Late in European trading Thursday the pound reversed on the death of pro-stay MP Cox and it continued to soar until late Friday. As a result, GBP/USD finished higher on the week in a 350 pip climb from the lows.

The assassination of Jo Cox is likely to be remembered as the turning point but the 'leave' side was always an underdog. The latest two polls show 'remain' ahead 45%-42% and 44%-43% but the undecideds in a referendum almost always swing heavily toward the status quo.

Perhaps the best signals for the remain side are the GBP/USD technicals. The pair found support at 1.40, which was a critical spot. The reversal also closed above the May low, negating the potential breakdown.

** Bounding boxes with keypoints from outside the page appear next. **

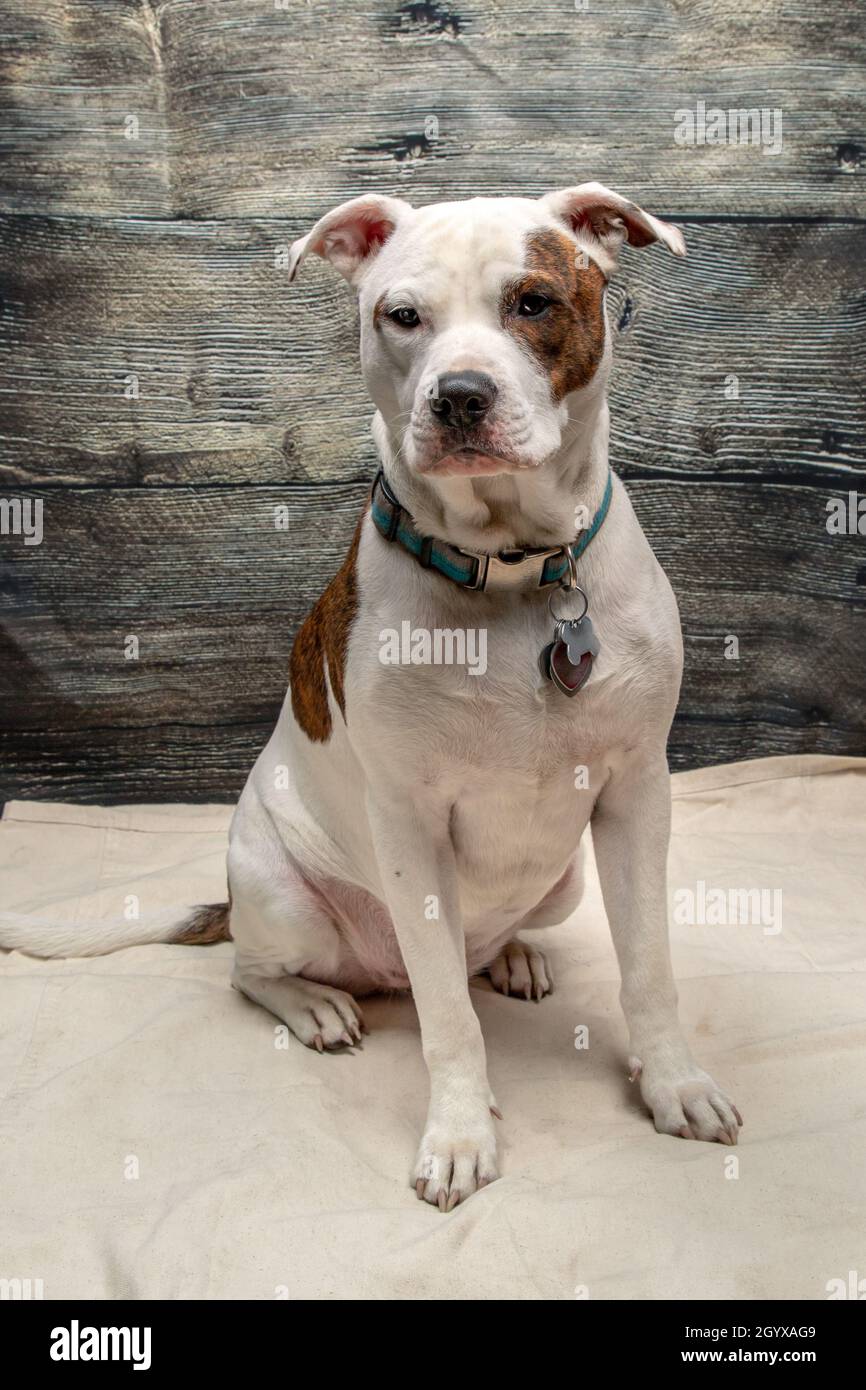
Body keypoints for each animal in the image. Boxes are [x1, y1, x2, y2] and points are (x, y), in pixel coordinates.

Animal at [3, 182, 739, 1206]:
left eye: (534, 302)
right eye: (403, 316)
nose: (460, 396)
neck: (516, 578)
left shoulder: (636, 794)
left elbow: (650, 968)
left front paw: (674, 1084)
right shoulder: (411, 826)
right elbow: (450, 1024)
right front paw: (461, 1135)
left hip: (561, 882)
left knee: (478, 951)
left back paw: (511, 954)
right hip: (282, 894)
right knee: (258, 971)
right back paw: (313, 1004)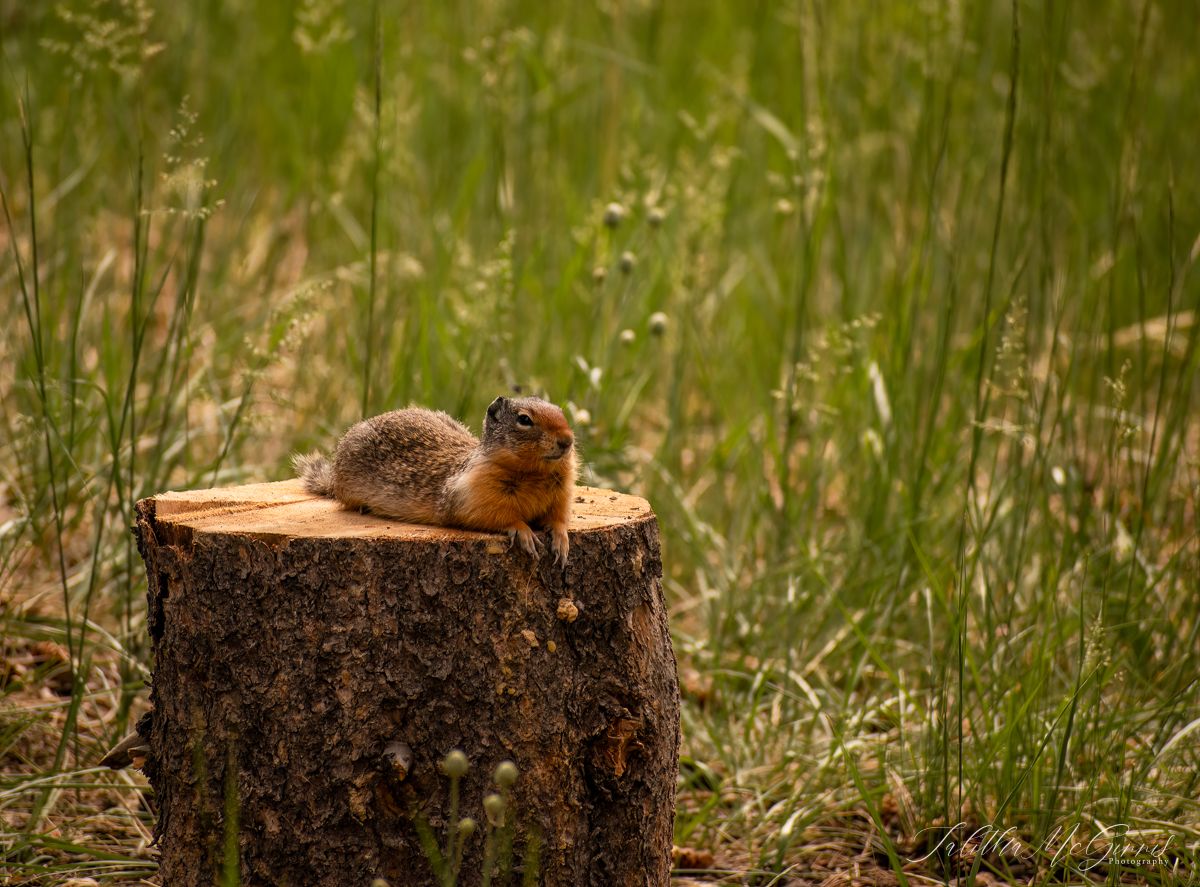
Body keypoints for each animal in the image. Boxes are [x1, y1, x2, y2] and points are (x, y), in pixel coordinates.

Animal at [293, 396, 577, 563]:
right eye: (524, 419)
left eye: (560, 411)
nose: (568, 440)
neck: (534, 473)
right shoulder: (475, 494)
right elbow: (497, 516)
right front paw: (524, 533)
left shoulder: (561, 495)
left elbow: (559, 517)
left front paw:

In any case, the race isn't over yet. Expect a few low liquidity twists and turns before June 23 and a flood of trading after the result is clear. Be wary of choppy trading as the market re-opens for the week.

At the same time, the rest of the world continues to turn. Chinese house prices rose 6.9% y/y in May compared to 6.2% prior. Price gains have been accelerating as looser lending this year restores the Chinese housing frenzy.

Looking ahead Brexit polls will continue to the most market-moving news. The UK Rightmove house price index is due at 2301 GMT. The prior reading was +7.8% y/y as house price continue to rise globally on low rates.